O Brasil acompanha, com tristeza e preocupação, as tragédias climáticas que se abatem sobre o Rio Grande do Sul e parte do Sul do país, deixando um rastro doloroso de mortes de humanos e animais, e uma destruição material muito elevada, demolindo moradias, bens públicos, pontes e estradas, e acabando com plantações agrícolas. Na sequência dessas enchentes que fazem transbordar barragens, elevando de modo espantoso o nível de rios e lagoas, chegam as doenças que afetam a todos, especialmente crianças e idosos.
O que está acontecendo agora, numa repetição muitíssimo potencializada dos episódios registrados no ano passado, quando grandes enchentes já haviam causado muitas mortes e estragos materiais importantes, não acontece simplesmente por acaso. Em menos de um ano, quatro desastres climáticos atingiram o Rio Grande do Sul. Em 2023, três eventos ocorreram em junho, setembro e novembro, deixando 80 mortos. Vê-se, assim, que se trata de um ciclo histórico que teve um ápice no ano de 1941, mas este de agora, já é o maior de toda a história.
Não é algo que pode ser colocado na conta apenas da natureza, uma catástrofe inevitável. Todos os alertas possíveis foram feitos às autoridades sobre os riscos que haveriam em futuro próximo, sobre a necessidade de se adotar urgentes medidas de contenção, mas nada, simplesmente, foi feito no sentido de prevenção. O Rio Grande do Sul, que tem o justificado orgulho de ser uma liderança nacional na produção de grãos, com forte influência na balança comercial do Brasil, deve arcar, no mesmo grau de sentimento, com a responsabilidade de haver promovido uma severa devastação do ambiente natural do Estado.

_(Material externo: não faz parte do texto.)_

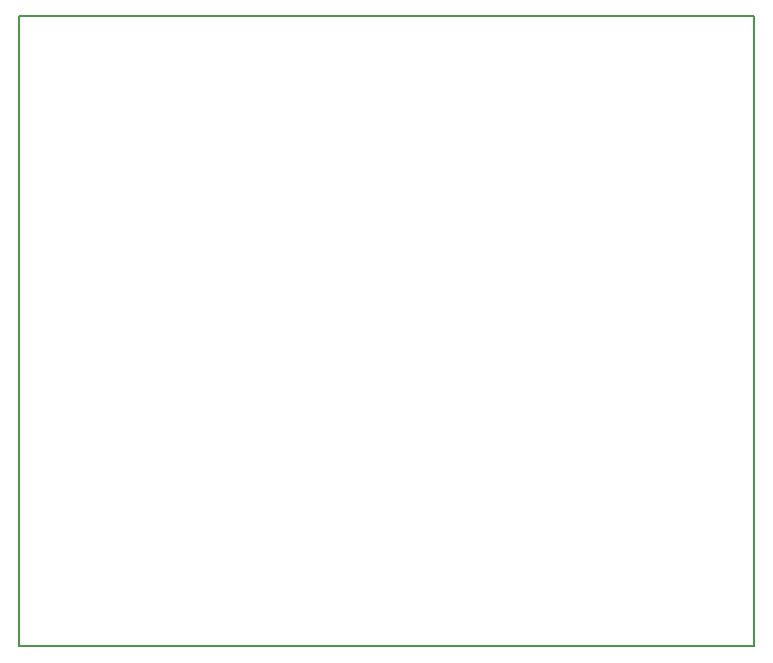
<source format=gm1>
%TF.GenerationSoftware,KiCad,Pcbnew,(5.1.9)-1*%
%TF.CreationDate,2021-01-10T22:28:58+11:00*%
%TF.ProjectId,pcb-covox-amp,7063622d-636f-4766-9f78-2d616d702e6b,3*%
%TF.SameCoordinates,Original*%
%TF.FileFunction,Profile,NP*%
%FSLAX46Y46*%
G04 Gerber Fmt 4.6, Leading zero omitted, Abs format (unit mm)*
G04 Created by KiCad (PCBNEW (5.1.9)-1) date 2021-01-10 22:28:58*
%MOMM*%
%LPD*%
G01*
G04 APERTURE LIST*
%TA.AperFunction,Profile*%
%ADD10C,0.150000*%
%TD*%
G04 APERTURE END LIST*
D10*
X100000000Y-142000000D02*
X100000000Y-88660000D01*
X162230000Y-88660000D02*
X162230000Y-142000000D01*
X100000000Y-88660000D02*
X162230000Y-88660000D01*
X100000000Y-142000000D02*
X162230000Y-142000000D01*
M02*

</source>
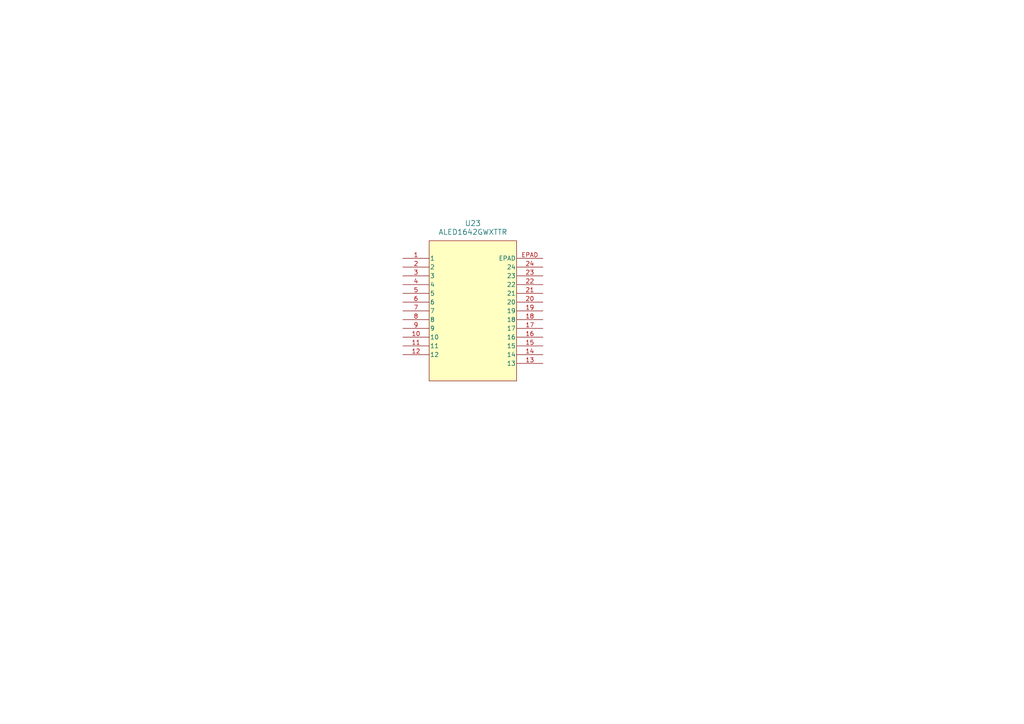
<source format=kicad_sch>
(kicad_sch
	(version 20231120)
	(generator "eeschema")
	(generator_version "8.0")
	(uuid "31bc3784-0272-4f8d-8d4f-5039929c89d2")
	(paper "A4")
	(title_block
		(title "HyperDrive Motor Controller")
		(rev "Mk. 1")
		(company "University of Alberta EcoCar Team")
	)
	
	(symbol
		(lib_id "ecocad_lib_symbols:ALED1642GWXTTR")
		(at 116.84 74.93 0)
		(unit 1)
		(exclude_from_sim no)
		(in_bom yes)
		(on_board yes)
		(dnp no)
		(fields_autoplaced yes)
		(uuid "d0f2703d-62eb-4b32-b603-34e5a21e35a0")
		(property "Reference" "U23"
			(at 137.16 64.77 0)
			(effects
				(font
					(size 1.524 1.524)
				)
			)
		)
		(property "Value" "ALED1642GWXTTR"
			(at 137.16 67.31 0)
			(effects
				(font
					(size 1.524 1.524)
				)
			)
		)
		(property "Footprint" "TSSOP24_Exposed-pad_STM"
			(at 124.46 61.214 0)
			(effects
				(font
					(size 1.27 1.27)
					(italic yes)
				)
				(hide yes)
			)
		)
		(property "Datasheet" "ALED1642GWXTTR"
			(at 118.872 65.532 0)
			(effects
				(font
					(size 1.27 1.27)
					(italic yes)
				)
				(hide yes)
			)
		)
		(property "Description" ""
			(at 116.84 74.93 0)
			(effects
				(font
					(size 1.27 1.27)
				)
				(hide yes)
			)
		)
		(pin "EPAD"
			(uuid "5186c968-3619-45ec-b9d4-9506423a9522")
		)
		(pin "16"
			(uuid "a349a173-d9e3-48b5-b3ae-6b897a8a7e3f")
		)
		(pin "11"
			(uuid "e03357b7-c733-4075-9566-5dab3d58b68b")
		)
		(pin "18"
			(uuid "6eb7a9d5-3fef-4be7-853b-e0044af6e5f6")
		)
		(pin "3"
			(uuid "6e7c8acd-f6ac-4185-9038-75ad27885c2f")
		)
		(pin "6"
			(uuid "7d936238-56c3-440f-a33f-3b9eeef52912")
		)
		(pin "14"
			(uuid "54908a6c-d540-4709-aa8c-6f2d078fa4e5")
		)
		(pin "4"
			(uuid "b22eada0-d2e0-4579-a30e-75754555beda")
		)
		(pin "24"
			(uuid "bf695342-90f4-491e-aa34-70490aca6caa")
		)
		(pin "23"
			(uuid "0beb532f-67a3-476d-b1e6-f0aa6a349db9")
		)
		(pin "1"
			(uuid "5a002588-b483-4189-a230-b4ec82d18199")
		)
		(pin "8"
			(uuid "24db052a-1594-4e45-8b58-d681119d0a68")
		)
		(pin "20"
			(uuid "65ce64a1-cd68-4246-a923-7a623d83a150")
		)
		(pin "21"
			(uuid "02714076-8031-4985-86d8-e9b07ea250d8")
		)
		(pin "19"
			(uuid "0e0eaf48-90f5-4a2e-8a40-dd607cb6c882")
		)
		(pin "5"
			(uuid "62b36507-864d-4653-9f67-772d8ea312d1")
		)
		(pin "10"
			(uuid "46ca3021-6659-4eae-bf4f-7113183ec626")
		)
		(pin "15"
			(uuid "1ef261fe-336d-4da2-a182-5d3446981f68")
		)
		(pin "22"
			(uuid "90e993c1-c80a-4deb-8c3e-10758ee11462")
		)
		(pin "2"
			(uuid "d4bf4c4a-6a8d-4209-b127-019dde75bc30")
		)
		(pin "12"
			(uuid "872f37b9-0b60-4b86-a24b-3d67f333dc29")
		)
		(pin "9"
			(uuid "90e97ecd-616f-4e6c-a127-b2730faa8cfb")
		)
		(pin "17"
			(uuid "b0abcf98-19ff-423f-812a-99f0bd0b18ac")
		)
		(pin "13"
			(uuid "9491d069-cfa0-4435-bfdc-ddc4995f27a3")
		)
		(pin "7"
			(uuid "50891fa9-aab6-438b-b652-29f04b617943")
		)
		(instances
			(project ""
				(path "/480a1464-7c70-42e1-b2f7-69e659e11383/a73556af-4a0a-4f39-81a1-981562f53eaf/1c0fadc5-d523-4c8d-969a-479bd9bea4ba"
					(reference "U23")
					(unit 1)
				)
			)
		)
	)
)

</source>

E o pior é que, ao contrário disso, de atuar para remediar, ao menos, os riscos de tragédias, os governantes não fizeram nada e as agressões ao meio-ambiente continuaram de forma desenfreada.
O professor do Departamento de Ecologia do Instituto de Biociências da Universidade Federal do Rio Grande do Sul, Valério Pilar, que há mais de 20 anos adverte para a incidência repetida desses desastres, afirma que em seu Estado tornou-se natural um conceito: “derrubar uma floresta é um problema, mas devastar o campo nativo não é.”
E diz que o Pampa está nesse segundo caso. É esse bioma que sustenta o equilíbrio ecológico no território gaúcho, e vem sendo destruído de maneira espantosa. Em todo o território existem apenas 49 unidades de conservação, alcançando pouco mais de 3% de sua extensão de 17,6 milhões de hectares, pois as terras foram ocupadas sem qualquer critério de preservação pelas lavouras de soja e as florestas artificiais de eucalipto.
Ele alerta que ocorreu o afrouxamento da fiscalização, a opção pela monocultura e os agrotóxicos, o papel cúmplice dos governos com a destruição da natureza e a ação suicida do agronegócio, entre outros pontos.
Ao ser indagado se os Pampas vão acabar, ele seguramente responde:
“No ritmo em que a transformação dos campos nativos em lavouras e silvicultura está acontecendo, vai acabar. Vão restar as áreas que realmente não podem ser cultivadas, solos muito rasos, rochosos. O mapa atual de remanescentes de campo mostra as áreas que estão sobre solos muito pouco adequados à agricultura mais intensiva.”
Ao defender a necessidade urgente de um zoneamento agrícola para o Rio Grande Sul, o professor Valério Pillar não mede palavras:
“É necessário, sim, um zoneamento. O ideal seria isso. O problema é que a ambição, o interesse econômico, é tão forte que se sobrepõe a qualquer outro interesse da sociedade. Quer dizer, como sociedade, seria interessante que esses municípios em zonas mais vulneráveis à seca ou às torrentes tivessem uma economia menos dependente da agricultura. Mas, não. Eles se metem lá a plantar soja, sabendo que é arriscado e talvez sabendo que, se der ruim, o Estado vai apoiar, aqueles que tiraram financiamento vão poder jogar para diante aquela dívida. Socializa o prejuízo. Estamos nesse estilo há décadas.”